## Data under study
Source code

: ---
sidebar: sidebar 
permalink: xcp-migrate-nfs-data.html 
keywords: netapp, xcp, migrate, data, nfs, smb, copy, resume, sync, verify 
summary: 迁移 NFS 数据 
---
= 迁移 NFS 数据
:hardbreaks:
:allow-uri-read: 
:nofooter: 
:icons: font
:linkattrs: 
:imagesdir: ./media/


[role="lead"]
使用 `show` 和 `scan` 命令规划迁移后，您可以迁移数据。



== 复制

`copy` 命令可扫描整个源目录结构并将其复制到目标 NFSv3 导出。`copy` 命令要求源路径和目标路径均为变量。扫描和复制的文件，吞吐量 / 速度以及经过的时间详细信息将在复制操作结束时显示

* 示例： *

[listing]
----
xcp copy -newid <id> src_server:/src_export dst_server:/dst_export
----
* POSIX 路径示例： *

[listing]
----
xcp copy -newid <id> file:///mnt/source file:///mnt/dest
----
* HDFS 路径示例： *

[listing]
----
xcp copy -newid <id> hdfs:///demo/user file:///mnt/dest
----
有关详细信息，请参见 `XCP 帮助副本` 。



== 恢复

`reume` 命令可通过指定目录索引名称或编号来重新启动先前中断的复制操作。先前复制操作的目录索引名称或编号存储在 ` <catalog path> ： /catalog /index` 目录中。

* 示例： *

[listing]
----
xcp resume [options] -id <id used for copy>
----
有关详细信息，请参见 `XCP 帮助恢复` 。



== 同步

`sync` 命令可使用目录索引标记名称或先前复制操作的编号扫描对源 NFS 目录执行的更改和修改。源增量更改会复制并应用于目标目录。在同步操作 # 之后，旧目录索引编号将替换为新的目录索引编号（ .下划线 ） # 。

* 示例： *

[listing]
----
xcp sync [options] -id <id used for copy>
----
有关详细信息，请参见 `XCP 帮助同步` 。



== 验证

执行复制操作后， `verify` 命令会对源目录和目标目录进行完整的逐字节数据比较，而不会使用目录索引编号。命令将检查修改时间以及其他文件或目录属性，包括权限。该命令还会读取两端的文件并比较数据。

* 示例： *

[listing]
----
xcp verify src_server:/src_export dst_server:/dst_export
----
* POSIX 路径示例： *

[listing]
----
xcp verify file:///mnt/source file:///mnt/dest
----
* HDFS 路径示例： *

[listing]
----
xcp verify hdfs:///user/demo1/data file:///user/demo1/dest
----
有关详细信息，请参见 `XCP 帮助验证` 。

## Work to complete
All the records above must be transcribed without a single change to any word.

## Solution to the problem
Source code

: ---
sidebar: sidebar 
permalink: xcp-migrate-nfs-data.html 
keywords: netapp, xcp, migrate, data, nfs, smb, copy, resume, sync, verify 
summary: 迁移 NFS 数据 
---
= 迁移 NFS 数据
:hardbreaks:
:allow-uri-read: 
:nofooter: 
:icons: font
:linkattrs: 
:imagesdir: ./media/


[role="lead"]
使用 `show` 和 `scan` 命令规划迁移后，您可以迁移数据。



== 复制

`copy` 命令可扫描整个源目录结构并将其复制到目标 NFSv3 导出。`copy` 命令要求源路径和目标路径均为变量。扫描和复制的文件，吞吐量 / 速度以及经过的时间详细信息将在复制操作结束时显示

* 示例： *

[listing]
----
xcp copy -newid <id> src_server:/src_export dst_server:/dst_export
----
* POSIX 路径示例： *

[listing]
----
xcp copy -newid <id> file:///mnt/source file:///mnt/dest
----
* HDFS 路径示例： *

[listing]
----
xcp copy -newid <id> hdfs:///demo/user file:///mnt/dest
----
有关详细信息，请参见 `XCP 帮助副本` 。



== 恢复

`reume` 命令可通过指定目录索引名称或编号来重新启动先前中断的复制操作。先前复制操作的目录索引名称或编号存储在 ` <catalog path> ： /catalog /index` 目录中。

* 示例： *

[listing]
----
xcp resume [options] -id <id used for copy>
----
有关详细信息，请参见 `XCP 帮助恢复` 。



== 同步

`sync` 命令可使用目录索引标记名称或先前复制操作的编号扫描对源 NFS 目录执行的更改和修改。源增量更改会复制并应用于目标目录。在同步操作 # 之后，旧目录索引编号将替换为新的目录索引编号（ .下划线 ） # 。

* 示例： *

[listing]
----
xcp sync [options] -id <id used for copy>
----
有关详细信息，请参见 `XCP 帮助同步` 。



== 验证

执行复制操作后， `verify` 命令会对源目录和目标目录进行完整的逐字节数据比较，而不会使用目录索引编号。命令将检查修改时间以及其他文件或目录属性，包括权限。该命令还会读取两端的文件并比较数据。

* 示例： *

[listing]
----
xcp verify src_server:/src_export dst_server:/dst_export
----
* POSIX 路径示例： *

[listing]
----
xcp verify file:///mnt/source file:///mnt/dest
----
* HDFS 路径示例： *

[listing]
----
xcp verify hdfs:///user/demo1/data file:///user/demo1/dest
----
有关详细信息，请参见 `XCP 帮助验证` 。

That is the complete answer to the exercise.